The latest numbers from USDA Rural Development show the Rural Energy for America Program, which was originally created in the 2002 farm bill, has awarded nearly $3 billion in grants and loan guarantees since it was reauthorized and given substantial funding in the 2008 farm bill. (Click here for a complete rundown of how REAP funds are spent.)

evaporativeFunding available under the program includes grants for up to 25 percent of total eligible project costs; combined grant and loan guarantee funding up to 75 percent of total eligible project costs; and loan guarantees on loans up to 75 percent of total eligible project costs.

Terms for renewable energy system grants are $2,500 minimum and $500,000 maximum, while the terms for energy efficiency grants are $1,500 minimum and $250,000 maximum.

From 2009 through 2016, 11,156 REAP grants totaling more than $357 million were awarded, while USDA used the program to guarantee 997 loans totaling $626.7 million over that same period.

Some 60 percent of the projects funded (6,453) were energy efficiency projects. Over the eight years, they received $149.7 million in REAP grants, while the program guaranteed $52.8 million in loans. Eligible energy efficiency improvements include high efficiency heating, ventilation and air conditioning systems (HVAC); insulation; lighting; cooling or refrigeration units; doors and windows; electric, solar or gravity pumps for sprinkler pivots; switching from a diesel to electric irrigation motor; and the replacement of energy-inefficient equipment.

USDA says 4,289 renewable energy projects were awarded $193.4 million in grants or had loans totaling $572.9 million guaranteed. The money can be used to purchase, install and build renewable energy systems, such as biomass (for example: biodiesel and ethanol, anaerobic digesters, and solid fuels); geothermal for electric generation or direct use; hydropower below 30 megawatts; hydrogen; small and large wind generation; small and large solar generation; and ocean (tidal, current, thermal) generation.

Agricultural producers have had the greatest number of applicants receiving REAP money, some 7,150, compared to 3,870 small rural businesses. But producers held only a slight edge in grants received – $182 million – laid against the $175.2 million to small businesses. The latter group held a whopping 9-1 advantage in loan guarantees, with REAP making $562.9 million available to cover their loans compared to the $62.9 million put up for ag producers.
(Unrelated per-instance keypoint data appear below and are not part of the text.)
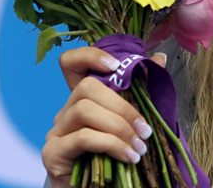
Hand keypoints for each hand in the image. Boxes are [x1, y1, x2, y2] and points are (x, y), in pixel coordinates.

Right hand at [41, 47, 165, 187]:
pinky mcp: (53, 153)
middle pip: (86, 87)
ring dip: (119, 127)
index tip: (117, 66)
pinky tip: (128, 157)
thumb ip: (142, 93)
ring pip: (84, 110)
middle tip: (145, 130)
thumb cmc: (118, 158)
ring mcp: (56, 132)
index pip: (72, 63)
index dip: (91, 56)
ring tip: (139, 147)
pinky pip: (83, 137)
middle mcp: (66, 112)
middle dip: (122, 106)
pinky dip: (111, 144)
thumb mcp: (132, 123)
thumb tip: (159, 59)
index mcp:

And small businesses also had a huge lead in total project costs, nearly $3 billion compared to the $761.4 million in total costs estimated for ag producer projects.

Iowa, with its national leadership in wind energy capacity and production, has received by far the most in grant money among states, nearly $48 million, with Minnesota following at $19.75 million. Other states recording big REAP grant totals over the 8-year period were Ohio ($15.9 million), Illinois ($14.2 million), Georgia ($13 million), North Carolina ($12.9 million), Indiana ($12.4 million), Nebraska ($11.5 million) and California ($10.9 million).

North Carolina, a major poultry and pork producer, led by far in the amount of loans guaranteed by REAP, $333.9 million. And the state led in total project costs at $838.8 million. Other states with sizeable loan figures include Oregon ($69.5 million), Iowa ($37.2 million) and Minnesota ($19 million).

Other states ranking high in costs for projects receiving REAP funding include Iowa ($238 million), Oregon ($176.4 million), Georgia ($135.7 million) and Ohio ($112.7).